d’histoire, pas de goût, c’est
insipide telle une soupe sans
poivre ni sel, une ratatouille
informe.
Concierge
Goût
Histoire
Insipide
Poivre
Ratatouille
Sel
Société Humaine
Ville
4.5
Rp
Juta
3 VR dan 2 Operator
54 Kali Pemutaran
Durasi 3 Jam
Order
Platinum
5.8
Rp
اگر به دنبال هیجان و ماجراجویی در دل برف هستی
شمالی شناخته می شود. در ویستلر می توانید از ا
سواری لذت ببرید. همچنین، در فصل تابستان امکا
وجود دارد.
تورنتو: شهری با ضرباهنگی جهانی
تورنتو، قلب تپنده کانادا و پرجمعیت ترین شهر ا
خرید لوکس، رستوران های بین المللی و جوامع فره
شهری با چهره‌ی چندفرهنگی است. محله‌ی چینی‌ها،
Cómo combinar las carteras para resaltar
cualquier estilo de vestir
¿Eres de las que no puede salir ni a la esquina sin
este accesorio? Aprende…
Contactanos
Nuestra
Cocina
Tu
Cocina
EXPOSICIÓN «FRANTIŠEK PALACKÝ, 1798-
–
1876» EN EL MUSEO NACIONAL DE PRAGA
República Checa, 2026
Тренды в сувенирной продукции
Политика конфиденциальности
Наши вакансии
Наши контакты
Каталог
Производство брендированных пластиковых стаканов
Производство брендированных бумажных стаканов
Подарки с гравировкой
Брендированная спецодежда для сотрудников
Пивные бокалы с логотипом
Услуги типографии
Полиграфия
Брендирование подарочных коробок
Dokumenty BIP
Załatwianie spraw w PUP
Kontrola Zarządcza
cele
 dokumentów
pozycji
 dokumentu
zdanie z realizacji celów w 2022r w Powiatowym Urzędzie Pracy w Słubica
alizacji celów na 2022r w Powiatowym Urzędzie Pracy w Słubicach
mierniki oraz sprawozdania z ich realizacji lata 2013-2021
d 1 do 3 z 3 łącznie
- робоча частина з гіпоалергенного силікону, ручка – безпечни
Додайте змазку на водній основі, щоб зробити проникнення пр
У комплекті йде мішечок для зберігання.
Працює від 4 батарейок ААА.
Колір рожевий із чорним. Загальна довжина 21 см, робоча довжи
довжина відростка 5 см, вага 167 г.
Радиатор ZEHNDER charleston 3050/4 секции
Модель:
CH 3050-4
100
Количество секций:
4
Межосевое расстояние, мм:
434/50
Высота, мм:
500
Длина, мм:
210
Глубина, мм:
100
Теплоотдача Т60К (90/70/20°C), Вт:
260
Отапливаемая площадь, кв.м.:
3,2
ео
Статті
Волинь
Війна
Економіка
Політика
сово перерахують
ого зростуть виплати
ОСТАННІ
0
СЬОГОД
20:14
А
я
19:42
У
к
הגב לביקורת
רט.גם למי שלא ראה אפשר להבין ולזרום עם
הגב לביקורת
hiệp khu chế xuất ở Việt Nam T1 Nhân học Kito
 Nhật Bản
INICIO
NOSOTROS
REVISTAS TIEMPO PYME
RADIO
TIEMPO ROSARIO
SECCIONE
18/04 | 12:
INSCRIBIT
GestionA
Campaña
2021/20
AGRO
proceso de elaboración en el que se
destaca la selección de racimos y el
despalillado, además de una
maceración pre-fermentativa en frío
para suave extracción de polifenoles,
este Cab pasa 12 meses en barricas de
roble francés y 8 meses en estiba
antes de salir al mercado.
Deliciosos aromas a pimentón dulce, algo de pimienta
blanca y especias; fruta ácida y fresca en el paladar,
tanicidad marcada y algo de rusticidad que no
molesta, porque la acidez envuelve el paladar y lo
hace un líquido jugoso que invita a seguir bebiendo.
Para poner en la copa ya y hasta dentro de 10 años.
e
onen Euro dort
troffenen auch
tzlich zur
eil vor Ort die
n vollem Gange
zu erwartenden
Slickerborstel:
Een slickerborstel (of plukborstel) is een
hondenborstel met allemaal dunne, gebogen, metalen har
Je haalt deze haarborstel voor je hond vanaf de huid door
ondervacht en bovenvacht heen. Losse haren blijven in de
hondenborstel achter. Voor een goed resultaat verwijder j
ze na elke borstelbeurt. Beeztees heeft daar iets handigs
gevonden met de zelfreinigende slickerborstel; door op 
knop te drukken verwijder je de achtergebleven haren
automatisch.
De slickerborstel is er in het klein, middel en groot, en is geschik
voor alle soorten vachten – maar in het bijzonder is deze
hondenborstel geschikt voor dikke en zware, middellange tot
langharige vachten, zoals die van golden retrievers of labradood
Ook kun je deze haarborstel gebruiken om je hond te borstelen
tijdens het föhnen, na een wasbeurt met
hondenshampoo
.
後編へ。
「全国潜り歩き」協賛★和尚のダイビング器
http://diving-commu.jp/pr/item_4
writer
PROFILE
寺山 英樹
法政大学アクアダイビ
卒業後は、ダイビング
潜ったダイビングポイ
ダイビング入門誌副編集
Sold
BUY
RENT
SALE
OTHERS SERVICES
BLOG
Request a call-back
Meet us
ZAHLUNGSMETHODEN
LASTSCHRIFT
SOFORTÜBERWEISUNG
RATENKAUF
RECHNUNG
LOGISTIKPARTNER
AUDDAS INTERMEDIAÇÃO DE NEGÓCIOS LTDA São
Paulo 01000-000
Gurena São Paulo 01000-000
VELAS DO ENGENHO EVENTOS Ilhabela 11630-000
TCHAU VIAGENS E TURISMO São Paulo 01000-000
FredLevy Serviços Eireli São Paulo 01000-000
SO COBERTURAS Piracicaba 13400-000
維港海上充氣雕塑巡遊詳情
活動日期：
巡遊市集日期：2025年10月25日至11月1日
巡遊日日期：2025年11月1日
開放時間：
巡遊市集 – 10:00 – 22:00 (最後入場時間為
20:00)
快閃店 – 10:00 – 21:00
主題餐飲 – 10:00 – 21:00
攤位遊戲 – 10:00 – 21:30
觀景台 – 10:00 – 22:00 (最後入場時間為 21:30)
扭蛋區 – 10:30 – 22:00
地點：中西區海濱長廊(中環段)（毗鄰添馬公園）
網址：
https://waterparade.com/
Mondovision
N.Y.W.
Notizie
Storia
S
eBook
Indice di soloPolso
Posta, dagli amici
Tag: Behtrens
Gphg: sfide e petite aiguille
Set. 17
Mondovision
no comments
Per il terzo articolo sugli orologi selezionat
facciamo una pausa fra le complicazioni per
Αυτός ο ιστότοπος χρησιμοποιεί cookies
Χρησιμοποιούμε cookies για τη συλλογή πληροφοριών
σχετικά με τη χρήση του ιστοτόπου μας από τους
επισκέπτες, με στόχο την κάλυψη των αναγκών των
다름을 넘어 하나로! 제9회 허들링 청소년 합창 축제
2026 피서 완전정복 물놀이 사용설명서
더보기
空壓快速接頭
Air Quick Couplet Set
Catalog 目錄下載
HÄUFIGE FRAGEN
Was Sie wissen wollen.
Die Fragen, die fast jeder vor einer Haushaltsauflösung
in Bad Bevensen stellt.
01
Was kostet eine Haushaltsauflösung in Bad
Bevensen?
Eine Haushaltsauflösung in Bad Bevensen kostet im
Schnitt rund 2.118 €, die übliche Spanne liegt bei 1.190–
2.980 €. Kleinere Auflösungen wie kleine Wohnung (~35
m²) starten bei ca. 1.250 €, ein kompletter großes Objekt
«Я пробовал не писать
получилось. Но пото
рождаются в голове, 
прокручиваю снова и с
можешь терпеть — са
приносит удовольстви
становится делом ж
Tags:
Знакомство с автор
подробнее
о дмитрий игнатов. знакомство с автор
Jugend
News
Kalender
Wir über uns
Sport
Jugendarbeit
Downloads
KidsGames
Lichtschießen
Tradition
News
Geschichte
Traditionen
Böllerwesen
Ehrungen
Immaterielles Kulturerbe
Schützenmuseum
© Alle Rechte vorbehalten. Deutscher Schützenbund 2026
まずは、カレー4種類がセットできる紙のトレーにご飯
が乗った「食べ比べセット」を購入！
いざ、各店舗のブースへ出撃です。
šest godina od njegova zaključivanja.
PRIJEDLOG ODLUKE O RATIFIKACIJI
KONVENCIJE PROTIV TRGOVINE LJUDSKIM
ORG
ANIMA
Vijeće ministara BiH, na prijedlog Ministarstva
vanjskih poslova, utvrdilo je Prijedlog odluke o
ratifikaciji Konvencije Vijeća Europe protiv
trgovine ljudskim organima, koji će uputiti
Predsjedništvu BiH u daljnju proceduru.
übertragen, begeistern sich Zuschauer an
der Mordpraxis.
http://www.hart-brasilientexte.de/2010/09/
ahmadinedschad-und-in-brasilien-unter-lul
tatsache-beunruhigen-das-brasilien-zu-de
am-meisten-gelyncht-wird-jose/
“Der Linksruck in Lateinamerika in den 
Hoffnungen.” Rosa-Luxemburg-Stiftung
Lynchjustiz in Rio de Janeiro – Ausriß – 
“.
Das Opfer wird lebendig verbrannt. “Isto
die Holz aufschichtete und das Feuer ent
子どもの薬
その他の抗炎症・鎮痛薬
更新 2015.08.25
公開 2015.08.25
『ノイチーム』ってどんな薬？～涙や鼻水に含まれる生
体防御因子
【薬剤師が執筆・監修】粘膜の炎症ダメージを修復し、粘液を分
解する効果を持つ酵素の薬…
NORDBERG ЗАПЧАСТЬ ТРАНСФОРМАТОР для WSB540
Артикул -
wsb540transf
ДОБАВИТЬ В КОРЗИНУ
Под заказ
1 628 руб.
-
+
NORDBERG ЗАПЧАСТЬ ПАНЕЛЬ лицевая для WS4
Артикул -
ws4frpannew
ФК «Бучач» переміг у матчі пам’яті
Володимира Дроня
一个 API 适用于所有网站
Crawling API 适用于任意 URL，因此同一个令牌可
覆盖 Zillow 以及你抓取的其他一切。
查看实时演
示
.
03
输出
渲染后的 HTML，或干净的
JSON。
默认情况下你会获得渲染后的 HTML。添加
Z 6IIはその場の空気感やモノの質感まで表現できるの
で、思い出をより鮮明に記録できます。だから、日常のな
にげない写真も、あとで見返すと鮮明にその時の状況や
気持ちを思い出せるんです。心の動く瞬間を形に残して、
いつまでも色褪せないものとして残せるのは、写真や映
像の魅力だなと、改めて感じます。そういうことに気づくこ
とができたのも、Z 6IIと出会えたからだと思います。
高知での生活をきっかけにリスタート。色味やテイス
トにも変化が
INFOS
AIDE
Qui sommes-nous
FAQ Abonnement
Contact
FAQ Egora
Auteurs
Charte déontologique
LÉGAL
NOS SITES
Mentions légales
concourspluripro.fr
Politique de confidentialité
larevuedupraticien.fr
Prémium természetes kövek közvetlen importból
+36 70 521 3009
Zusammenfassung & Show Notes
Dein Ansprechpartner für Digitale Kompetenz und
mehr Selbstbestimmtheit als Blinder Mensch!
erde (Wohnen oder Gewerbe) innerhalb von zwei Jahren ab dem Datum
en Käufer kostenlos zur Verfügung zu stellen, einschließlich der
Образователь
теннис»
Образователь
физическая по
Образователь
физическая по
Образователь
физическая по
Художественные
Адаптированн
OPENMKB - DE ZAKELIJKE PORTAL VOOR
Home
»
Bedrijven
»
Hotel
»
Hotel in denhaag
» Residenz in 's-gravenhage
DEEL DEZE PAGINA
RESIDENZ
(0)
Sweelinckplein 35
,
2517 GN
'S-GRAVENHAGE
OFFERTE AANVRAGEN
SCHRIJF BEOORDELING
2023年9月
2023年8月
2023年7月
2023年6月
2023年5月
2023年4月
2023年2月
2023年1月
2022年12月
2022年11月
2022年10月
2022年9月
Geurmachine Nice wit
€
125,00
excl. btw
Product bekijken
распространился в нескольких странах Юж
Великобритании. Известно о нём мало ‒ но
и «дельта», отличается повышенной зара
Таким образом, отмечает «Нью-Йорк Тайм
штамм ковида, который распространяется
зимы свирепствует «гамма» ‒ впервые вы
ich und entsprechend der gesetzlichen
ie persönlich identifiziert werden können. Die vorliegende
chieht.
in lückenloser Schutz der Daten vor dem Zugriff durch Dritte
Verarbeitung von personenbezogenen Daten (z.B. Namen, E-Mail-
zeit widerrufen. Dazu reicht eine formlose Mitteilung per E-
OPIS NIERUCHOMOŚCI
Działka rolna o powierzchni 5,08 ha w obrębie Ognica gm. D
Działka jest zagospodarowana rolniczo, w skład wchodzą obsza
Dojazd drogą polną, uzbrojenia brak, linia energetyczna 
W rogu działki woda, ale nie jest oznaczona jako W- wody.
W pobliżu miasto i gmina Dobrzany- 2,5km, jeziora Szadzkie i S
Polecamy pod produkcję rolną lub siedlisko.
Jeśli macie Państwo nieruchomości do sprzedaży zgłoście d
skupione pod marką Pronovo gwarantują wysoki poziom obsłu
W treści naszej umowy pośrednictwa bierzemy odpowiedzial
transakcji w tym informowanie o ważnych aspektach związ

▸ **Task requirements**
From the data above, output exactly the lines between the one containing "приносит удовольстви" and the one containing "Vijeće ministara BiH, na", counting both of them.

▸ **Your solution**
приносит удовольстви
становится делом ж
Tags:
Знакомство с автор
подробнее
о дмитрий игнатов. знакомство с автор
Jugend
News
Kalender
Wir über uns
Sport
Jugendarbeit
Downloads
KidsGames
Lichtschießen
Tradition
News
Geschichte
Traditionen
Böllerwesen
Ehrungen
Immaterielles Kulturerbe
Schützenmuseum
© Alle Rechte vorbehalten. Deutscher Schützenbund 2026
まずは、カレー4種類がセットできる紙のトレーにご飯
が乗った「食べ比べセット」を購入！
いざ、各店舗のブースへ出撃です。
šest godina od njegova zaključivanja.
PRIJEDLOG ODLUKE O RATIFIKACIJI
KONVENCIJE PROTIV TRGOVINE LJUDSKIM
ORG
ANIMA
Vijeće ministara BiH, na prijedlog Ministarstva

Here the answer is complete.